In a fairly predictable development, Stephen Thaler has asked the Federal Court of Australia to review the Patent Office’s finding in February that a patent application cannot be validly filed in this country naming a machine as inventor. The ‘Application for Judicial Review’ was filed on 9 March 2021 in the Victorian Division of the court, and has been assigned number VID108/2021. Having been represented by Davies Collison Cave (DCC) in the patent application filed at the Patent Office, Thaler is represented in the Federal Court proceeding by Allens. The reasons for this change are unclear – DCC incorporates a legal practice as well as its patent and trade marks attorney practice, and could presumably have handled the Federal Court application. However, it is not unusual for applicants to switch representatives when moving from the Patent Office to the courts, either from necessity, or due to a perception that different firms have particular strengths in different areas of practice.
While the case may be casually characterised as an ‘appeal’ against the Patent Office decision, it is not technically an appeal under the Patents Act 1990. The Act, and the Patents Regulations 1991, expressly set out the various decisions that are appealable to the Federal Court, and the lapsing of an application for failing to identify a valid inventor is not such a decision.

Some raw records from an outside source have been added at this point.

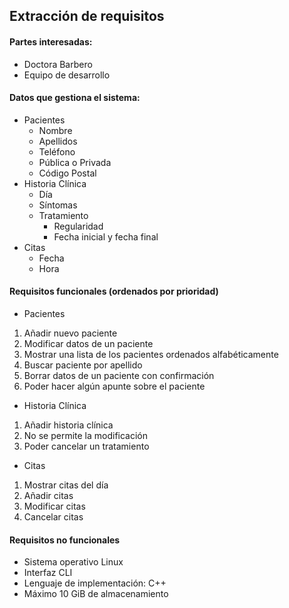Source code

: ## Extracción de requisitos

#### Partes interesadas:
* Doctora Barbero
* Equipo de desarrollo

#### Datos que gestiona el sistema:
* Pacientes
  * Nombre
  * Apellidos
  * Teléfono
  * Pública o Privada
  * Código Postal
* Historia Clínica
  * Día
  * Síntomas
  * Tratamiento
    * Regularidad
    * Fecha inicial y fecha final
* Citas
  * Fecha
  * Hora

#### Requisitos funcionales (ordenados por prioridad)
* Pacientes
1. Añadir nuevo paciente
1. Modificar datos de un paciente
1. Mostrar una lista de los pacientes ordenados alfabéticamente
1. Buscar paciente por apellido
1. Borrar datos de un paciente con confirmación
1. Poder hacer algún apunte sobre el paciente
* Historia Clínica
1. Añadir historia clínica
1. No se permite la modificación
1. Poder cancelar un tratamiento
* Citas
1. Mostrar citas del día
1. Añadir citas
1. Modificar citas
1. Cancelar citas




#### Requisitos no funcionales
* Sistema operativo Linux
* Interfaz CLI
* Lenguaje de implementación: C++
* Máximo 10 GiB de almacenamiento













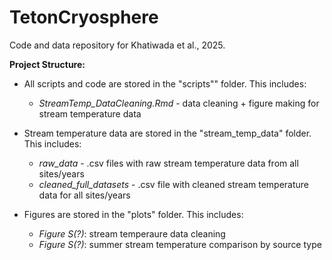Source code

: # TetonCryosphere

Code and data repository for Khatiwada et al., 2025. 

**Project Structure:**

* All scripts and code are stored in the "scripts"" folder. This includes: 
  + *StreamTemp_DataCleaning.Rmd* - data cleaning + figure making for stream temperature data

* Stream temperature data are stored in the "stream_temp_data" folder. This includes:
  + *raw_data* - .csv files with raw stream temperature data from all sites/years
  + *cleaned_full_datasets* - .csv file with cleaned stream temperature data for all sites/years
  
* Figures are stored in the "plots" folder. This includes:
  + *Figure S(?)*: stream temperaure data cleaning
  + *Figure S(?)*: summer stream temperature comparison by source type
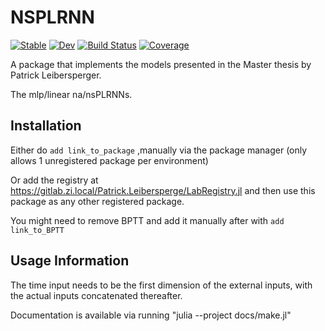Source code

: # NSPLRNN

[![Stable](https://img.shields.io/badge/docs-stable-blue.svg)](https://pleibers.github.io/NSPLRNN.jl/stable/)
[![Dev](https://img.shields.io/badge/docs-dev-blue.svg)](https://pleibers.github.io/NSPLRNN.jl/dev/)
[![Build Status](https://travis-ci.com/pleibers/NSPLRNN.jl.svg?branch=main)](https://travis-ci.com/pleibers/NSPLRNN.jl)
[![Coverage](https://codecov.io/gh/pleibers/NSPLRNN.jl/branch/main/graph/badge.svg)](https://codecov.io/gh/pleibers/NSPLRNN.jl)

A package that implements the models presented in the Master thesis by Patrick Leibersperger.

The mlp/linear na/nsPLRNNs. 


## Installation

Either do `add link_to_package` ,manually via the package manager (only allows 1 unregistered package per environment)

Or add the registry at https://gitlab.zi.local/Patrick.Leibersperge/LabRegistry.jl and then use this package as any other registered package.

You might need to remove BPTT and add it manually after with `add link_to_BPTT`

## Usage Information

The time input needs to be the first dimension of the external inputs, with the actual inputs concatenated thereafter.

Documentation is available via running "julia --project docs/make.jl"

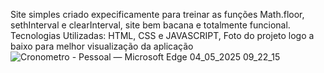 Site simples criado expecificamente para treinar as funções Math.floor, sethInterval e clearInterval, site bem bacana e totalmente funcional. 
Tecnologias Utilizadas: HTML, CSS e JAVASCRIPT, 
Foto do projeto logo a baixo para melhor visualização da aplicação
![Cronometro - Pessoal — Microsoft​ Edge 04_05_2025 09_22_15](https://github.com/user-attachments/assets/33653224-9eb8-425f-bf1d-e8ae46ad2c30)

Instead, the application for review is made under the Administrative Decisions (Judicial Review) Act 1977 (ADJR Act), which provides more generally for review of administrative decisions by the Federal Court.
To be precise, what has happened in this case is that the patent application was filed in Australia as the national phase of PCT application no. PCT/IB2019/057809. Regulation 3.2C(2)(aa) requires the applicant to ‘provide the name of the inventor of the invention to which the application relates’. The inventor has been identified as ‘DABUS, The invention was autonomously generated by an artificial intelligence’. The Patent Office has found that a machine cannot be treated as an inventor, and that the applicant has failed to meet the requirements of Regulation 3.2C, after being directed to do so as required by Regulation 3.2C(4). Failure to comply with this direction within two months means that the application lapses under Regulation 3.2C(5).
There is, it should be noted, absolutely nothing in the Patents Act 1990 that specifically authorises the Commissioner to ‘refuse’ an application on the basis of the alleged nature of the inventor. It was only through a process of statutory construction that the Commissioner’s Delegate determined that the word ‘inventor‘ appearing in Regulation 3.2C(2)(aa) does not include a machine. This is not an active rejection of the application. Rather, it leads to lapsing of the application because the formalities requirements of Regulation 3.2C have not been satisfied.
What Thaler will be seeking from the Federal Court, therefore, is a determination that the Patent Office was wrong to find that an artificial intelligence machine cannot be named as an inventor, that the application accordingly does meet the requirements of Regulation 3.2C(2)(aa), and that it did not, in fact, lapse for failing to comply with the formalities direction.
I believe that the Patent Office was absolutely correct in its decision, which is consistent with corresponding findings of the European Patent Office, the UK Intellectual Property Office, the England and Wales High Court, and the USPTO. I am confident that the Federal Court will agree.
The case has been assigned to Justice Beach, and is set down for hearing – which may take place either in-person in Melbourne, or via web conference – on Friday, 2 July 2021.